======== Selected passage

Porridgeislife · 17/03/2024 09:00

ColonelDax · 17/03/2024 08:53

How would you feel if Nelson Mandela was played by Liam Neeson?

I wouldn’t like it, but Liam Neeson also has many, many more opportunities to feature in historically accurate shows than our hypothetical Hispanic actress. Sometimes the ends justify the means.

Unless we’re just going to say too bad to anyone of non-white, non-male background. You’ll just have to take it on the chin that your acting career is limited as you’re just not the right colour?

marmite2023 · 17/03/2024 09:00

Pastachocolate · 16/03/2024 22:50

I find it hard but that is my issue to resolve Colour blind casting is allowing us too see the best actors for the roles.

I taken longer to follow a family where it would be very rare or impossible for the child in the family to have been from the two parents. (I do remind myself that a child may naturally have very different skin/hair. I know it is my problem.

im from an ethnic minority and if does sometimes feel odd seeing an Asian actor playing a lawyer or doctor at a time when you know their race would never just be ignored by everyone around them and there would have been racist slurs or patients refusing to be treated.

================

**Required action:** Reproduce the forum discussion above about colorblind casting in its entirety, without changing a word.

======== Given data

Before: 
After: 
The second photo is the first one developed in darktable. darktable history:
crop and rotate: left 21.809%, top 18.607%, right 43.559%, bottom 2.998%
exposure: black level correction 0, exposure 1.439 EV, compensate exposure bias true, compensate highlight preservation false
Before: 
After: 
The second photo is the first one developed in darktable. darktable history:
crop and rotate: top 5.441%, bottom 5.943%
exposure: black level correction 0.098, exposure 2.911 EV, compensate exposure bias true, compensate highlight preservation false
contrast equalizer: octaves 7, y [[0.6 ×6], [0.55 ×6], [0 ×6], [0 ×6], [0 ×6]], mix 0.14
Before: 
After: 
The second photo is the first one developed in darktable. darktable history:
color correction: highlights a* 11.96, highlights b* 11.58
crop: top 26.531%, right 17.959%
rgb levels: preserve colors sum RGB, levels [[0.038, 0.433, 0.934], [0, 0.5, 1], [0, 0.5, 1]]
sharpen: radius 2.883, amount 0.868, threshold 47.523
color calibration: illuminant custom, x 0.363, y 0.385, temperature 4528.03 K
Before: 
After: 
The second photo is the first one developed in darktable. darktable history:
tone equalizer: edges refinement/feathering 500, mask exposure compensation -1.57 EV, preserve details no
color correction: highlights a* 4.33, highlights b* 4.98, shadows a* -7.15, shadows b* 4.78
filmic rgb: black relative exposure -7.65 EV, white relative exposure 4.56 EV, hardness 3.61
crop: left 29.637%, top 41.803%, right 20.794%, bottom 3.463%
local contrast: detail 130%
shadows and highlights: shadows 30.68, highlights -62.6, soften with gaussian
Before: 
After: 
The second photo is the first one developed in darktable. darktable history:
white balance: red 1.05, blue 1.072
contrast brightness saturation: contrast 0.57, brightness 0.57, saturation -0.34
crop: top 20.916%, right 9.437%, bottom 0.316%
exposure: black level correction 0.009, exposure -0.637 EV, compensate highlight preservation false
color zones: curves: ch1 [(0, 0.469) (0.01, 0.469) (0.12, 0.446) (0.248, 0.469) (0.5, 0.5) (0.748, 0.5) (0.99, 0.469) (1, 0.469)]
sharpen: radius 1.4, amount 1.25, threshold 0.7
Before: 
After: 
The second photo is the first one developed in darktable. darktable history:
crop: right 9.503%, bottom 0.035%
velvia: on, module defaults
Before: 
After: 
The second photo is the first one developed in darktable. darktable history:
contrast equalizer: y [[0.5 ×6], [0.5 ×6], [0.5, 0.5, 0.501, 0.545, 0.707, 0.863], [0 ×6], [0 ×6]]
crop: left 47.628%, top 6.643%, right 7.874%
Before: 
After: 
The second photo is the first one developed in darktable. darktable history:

================

**Task response:**
Porridgeislife · 17/03/2024 09:00

ColonelDax · 17/03/2024 08:53

How would you feel if Nelson Mandela was played by Liam Neeson?

I wouldn’t like it, but Liam Neeson also has many, many more opportunities to feature in historically accurate shows than our hypothetical Hispanic actress. Sometimes the ends justify the means.

Unless we’re just going to say too bad to anyone of non-white, non-male background. You’ll just have to take it on the chin that your acting career is limited as you’re just not the right colour?

marmite2023 · 17/03/2024 09:00

Pastachocolate · 16/03/2024 22:50

I find it hard but that is my issue to resolve Colour blind casting is allowing us too see the best actors for the roles.

I taken longer to follow a family where it would be very rare or impossible for the child in the family to have been from the two parents. (I do remind myself that a child may naturally have very different skin/hair. I know it is my problem.

im from an ethnic minority and if does sometimes feel odd seeing an Asian actor playing a lawyer or doctor at a time when you know their race would never just be ignored by everyone around them and there would have been racist slurs or patients refusing to be treated.